Semi-structured data does not comply with standard relational database formats, yet it has a certain degree of predictability. Likewise, unstructured data, such as email archives, have no predefined data model format. However, we can add structure to data by utilizing a new product called Apache Hadoop.
Hadoop is an open-source software framework written in Java for distributed storage and distributed processing of very large data sets on computer clusters built from commodity hardware.
Hadoop has evolved over time, allowing access through a SQL query language called Apache HiveSQL. However, when it has some speed limitations when it gets translated to Map Reduce code. Another language called Apache Pig allows developers to manipulate the data to perform calculations and aggregations and format data for reporting.
There are many advantages to Hadoop. It allows developers to query large data sets, read structured and unstructured data, and mash together different types of data. More recently, a new product called Apache Spark allows similar data manipulation and can run within the Hadoop ecosystem or stand alone.
The industry soon realized that although data was once "nice to have," it rose in status to "have to have" because it became apparent that data could be used to drive business decisions.
Increase sales. Reduce costs. Streamline processes. Find patterns in the data by converting it to information. And then analyze the insights, and take action on the new information. With the rise of open data sets, social media, reduced costs in software and hardware, and availability in programmers, organizations are leveraging this new technology to gain competitive advantage.
The new field of Data Scientist, was labeled as the sexiest job of the 21st Century. This is probably because a Data Scientist combines the skill sets of Programmer, Statistician, and Business Analyst. The intersection of these three fields can prepare data, apply algorithms, and translate insights into a common language for consumption. Data Scientists understand the data, business, and statistics and can crunch the data using traditional relational database or through unstructured and semi-structured data sets. Some of the algorithms are used to identify patterns and predict future behavior. This is a highly sought-after position in almost any industry.

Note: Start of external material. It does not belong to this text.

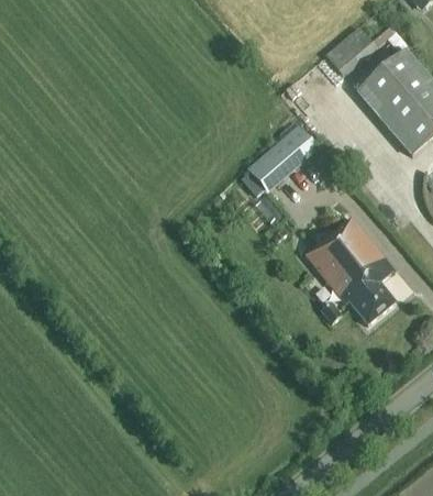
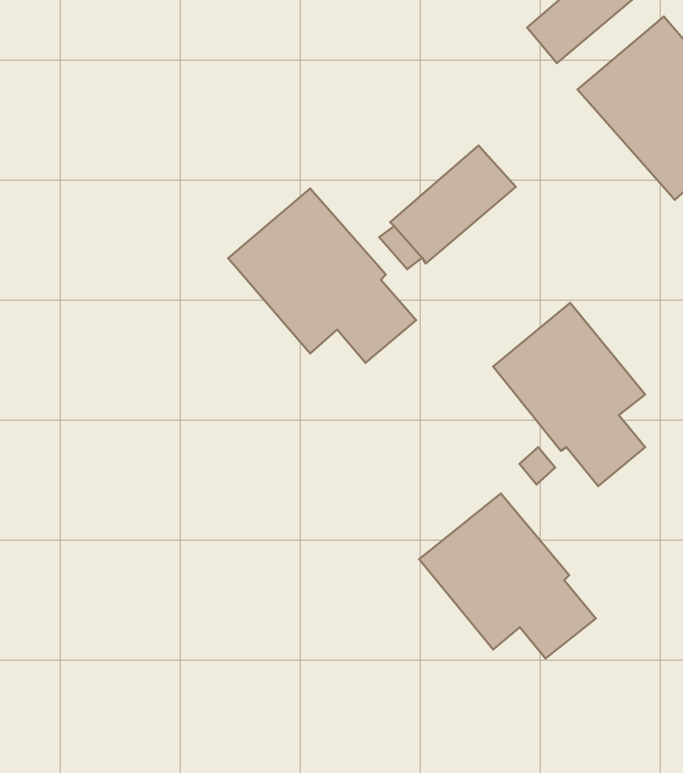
building: none -> [228,188,416,363]
building: none -> [419,493,596,659]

Artificial Intelligence first came about in the 1950s when people saw the need for computers to think. Although they lacked the processing power at the time, they laid the foundation for future work. As price of hardware and software decreased over time, advancements in pattern recognition, data mining, predicative analytics started to gain pace. One of the main theoretical concepts used in these areas is Artificial Neural Networks. They are basically a series of connected nodes, weighted by probability, which are activated according to certain criteria, which then activate other nodes further downstream. By training a neural net, it can learn over time and remember things and events, as well as perform simulations projected into the future in order to better predict what different outcomes will look like. These algorithms are growing in both the public and private space because they can automate many repetitive processes. Many organizations are investing in AI to streamline processes and reduce overhead costs.
Each business or organization is now in the software business. This is because every company runs software, which accumulates data that can be harnessed and mashed with other data to provide useful insights.
This has created an explosion in data in the current Data Revolution. Data Scientists are able to extract knowledge from large volumes of data, from both structured and unstructured data sets. Companies are now able to extract personal information from customers in marketing campaigns, via sentiment analysis and algorithms that predict customer behavior. Being a data-driven enterprise is becoming the standard.